This is the 4th Prayer Flag project I’ve joined in with.
Four years since I last ruffled her hair,smelt her newborn skin,felt her warm breath against my cheek.
This year I decided I wouldn’t sew,or write on the fabric,but simply place her name and some butterflies.
The pieces of fabric this year is uniform themed,so not to permanently mark them, as they’ll be placed inside her memory box.
She doesn’t of course physically have these memories, but it’s the only way we can do something for her.
It’ll be an odd concept to anyone lucky enough never to go through this to understand.
But to us as her parents,buying a touch of uniform “helps”.
This year, next month on 5th September, we should have been walking our most likely eager 4year old through the wooden gate, across the playground,up the steps to what should have been the start of her school journey.
The photographs in her jumper,shirt and tie, (although ties aren’t compulsory until year three, she’d have still worn one).
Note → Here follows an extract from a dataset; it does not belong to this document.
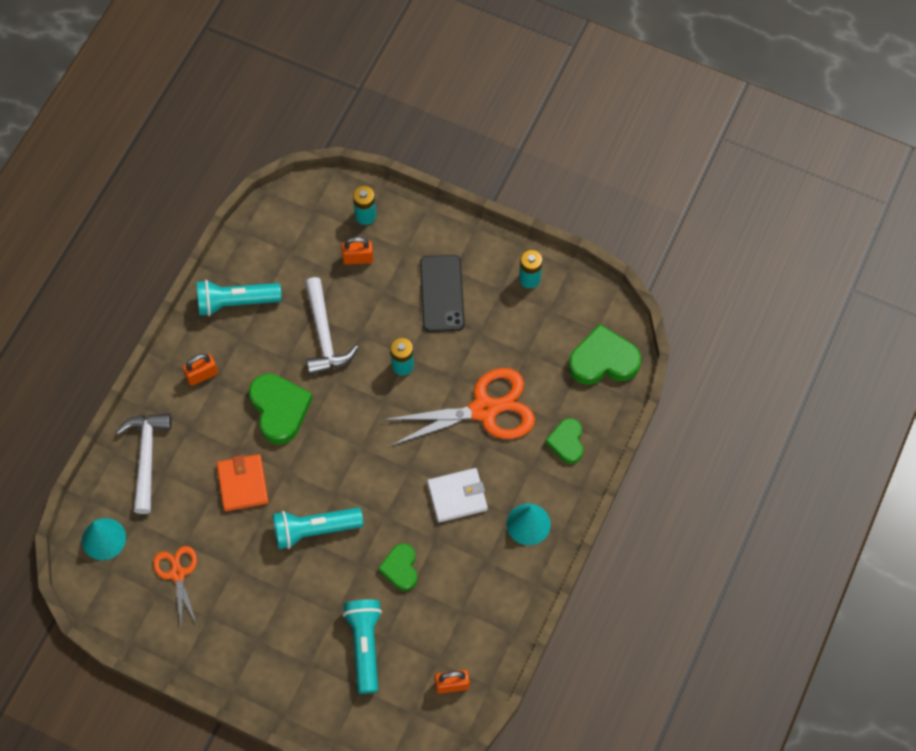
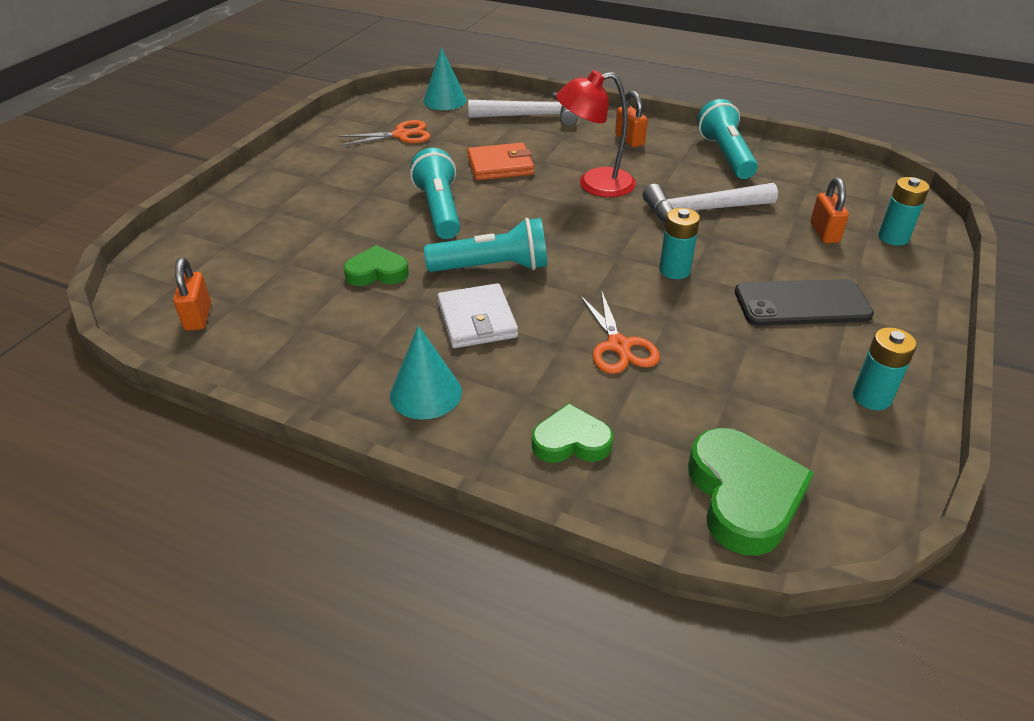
camera: 90 degrees right, 25 degrees down
green heart [249,373,313,445] -> red lamp [556,70,636,197]
turquoise flashlight [343,599,382,694] -> turquoise flashlight moved to [424,218,547,272]
orange scissors [382,368,535,447] -> orange scissors [580,290,660,374], size x0.55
I’m not sure if she’d have worn trousers, a skirt or pinafore. Her shiny patent Clarks.
Her feet were never measured.
She’ll never fight to put her uniform on,or sulk because mummy wants to put pig tails,but she wanted ” Elsa” hair.
Would she have been wearing glasses? Would they have magnified, how beautiful the colour could have been?
Still,not knowing her eye colour bothers me.
Even the tiny things like which lunch box she would have had,colour of drink bottle?
Are huge things when you know they should have been done. But aren’t.
This year’s Day of Hope Brings a pinch,that I was expecting.
This year our baby girl is missing a huge milestone, this year is more obvious that she isn’t here.
Missing uniform, missing shoes,a missing argument,even a missing baton on the shelf.